The recent spell of warm weather we are in right now confirms that Spring is most definitely here after an all too dry and mild winter; last week I even saw my first summer migrant of the year in the form of a sand martin that stopped in for a drink at one of the pools in Telford as I was working there on another photographic project.
Among the many migrants that keen birdwatchers will be looking out for passing through the county in the coming weeks, probably on their way to Scotland unless they are one of the now high profile over in Wales, is that magnificent fishing predator the Osprey.
I’ve yet to be fortunate enough to see one here on passage, but have been able to spend a decent amount of time working with them photographically both in Scotland and also Scandinavia, and on both occasions the waiting for the action was at times quite considerable and the adrenalin when they arrived enormous and the whole experience one that was genuinely rewarding, particularly as a schoolboy tales of Ospreys were almost as if they were mythical birds that were never seen!
I have however now been to Osprey heaven, and it is in a small lake to be found in central Florida which I was lucky enough to take a group to last month when running a trip there for Natures Images. This lake has over 200 pairs of Ospreys and they all nest in ridiculous proximity to each other – it’s almost like a township of them all around the north-western corner of the lake and the reason is simple – the Cypress trees.
These dramatic trees stand like sentinels in this corner of the lake completely surrounded by water, with generally flat open tops or side branches and this, along with the fact that the lake and surrounding area offers plenty of fish, means that they are absolutely perfect locations for Ospreys to nest as there will be no opportunity for predators to get anywhere near them. The result is that these normally very isolated birds in terms of a breeding pair that is, literally live next door to one another on tree after tree.
You’ll see on this tree that many of them are also covered in the atmospheric air plant known as Spanish Moss (ironic as it’s neither moss nor of Spanish origin) and this is also used by the birds as lining for their nests, although it can require quite an effort to pull some off the trees for this at times.
I had arranged for the group to head out onto the lake for sunrise on a small and quiet boat which would give us the best possible opportunity to drift quietly up to several of these multitude of nests. It didn’t look to promising as there was a heavy fog which I was convinced was thick cloud and that the promised weather front had arrived ahead of schedule, but I needn’t have worried as an hour after dawn the Florida sun got to work and broke through giving us the chance and enjoy the constant calling of Ospreys all around and some dramatic take-off and landing photography too.
The birds here were just like those that will be arriving in Britain shortly – just earlier in their schedule. They over-winter in South America (mostly in Brazil) and then head north to Florida to breed.
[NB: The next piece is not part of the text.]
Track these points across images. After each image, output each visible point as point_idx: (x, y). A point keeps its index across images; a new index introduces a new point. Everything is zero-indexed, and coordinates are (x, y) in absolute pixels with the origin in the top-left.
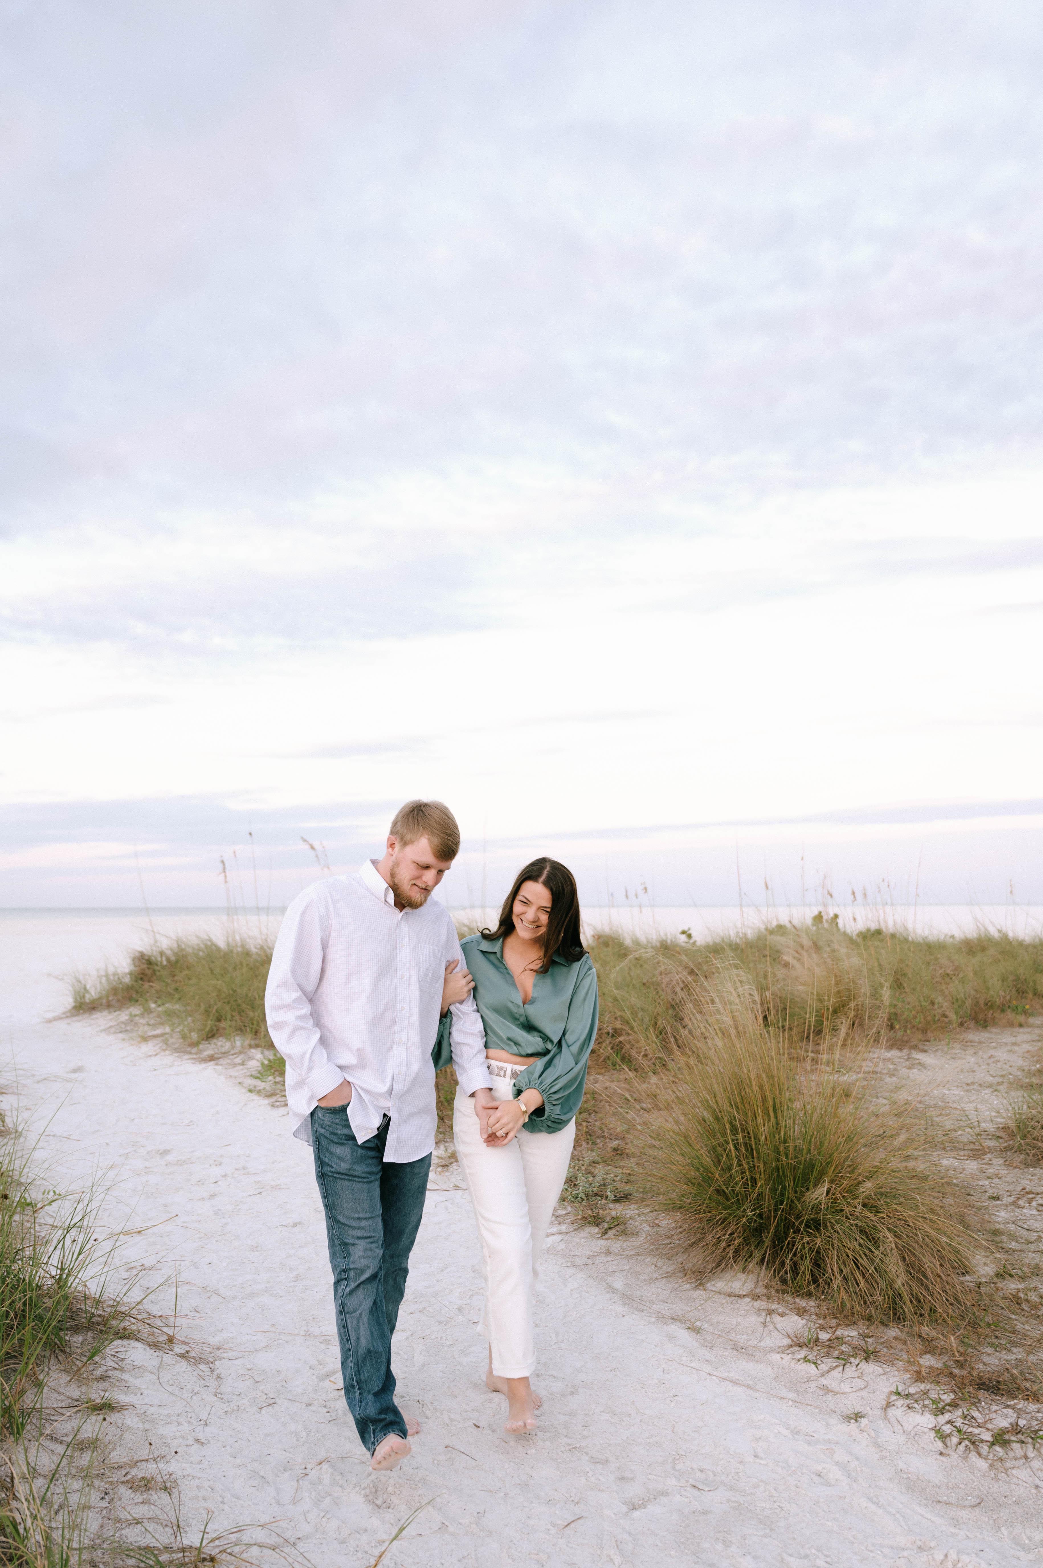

They were just at the beginning of re-uniting with their other halves from whom they separate for the winter and this particular pair were clearly very glad to have met up once again!
Everywhere we looked there were Ospreys and although I enjoy the drama of the action photography I also like to capture more classic portraits of them as well which I think this final selection hopefully shows – if only I could add a sound recording to the last of these too!
I know of a fellow photographer who has always believed that somewhere in the world there is an opportunity to easily photograph just about every species that there is – it’s just a question of knowing where precisely: this is undoubtedly it for Ospreys. As I keep an eye on the skies over Shropshire in the coming weeks, particularly in the north of the county round the Meres then I can only hope to hear the shrill call that will remind me of another day I was lucky enough to spend here in Osprey heaven.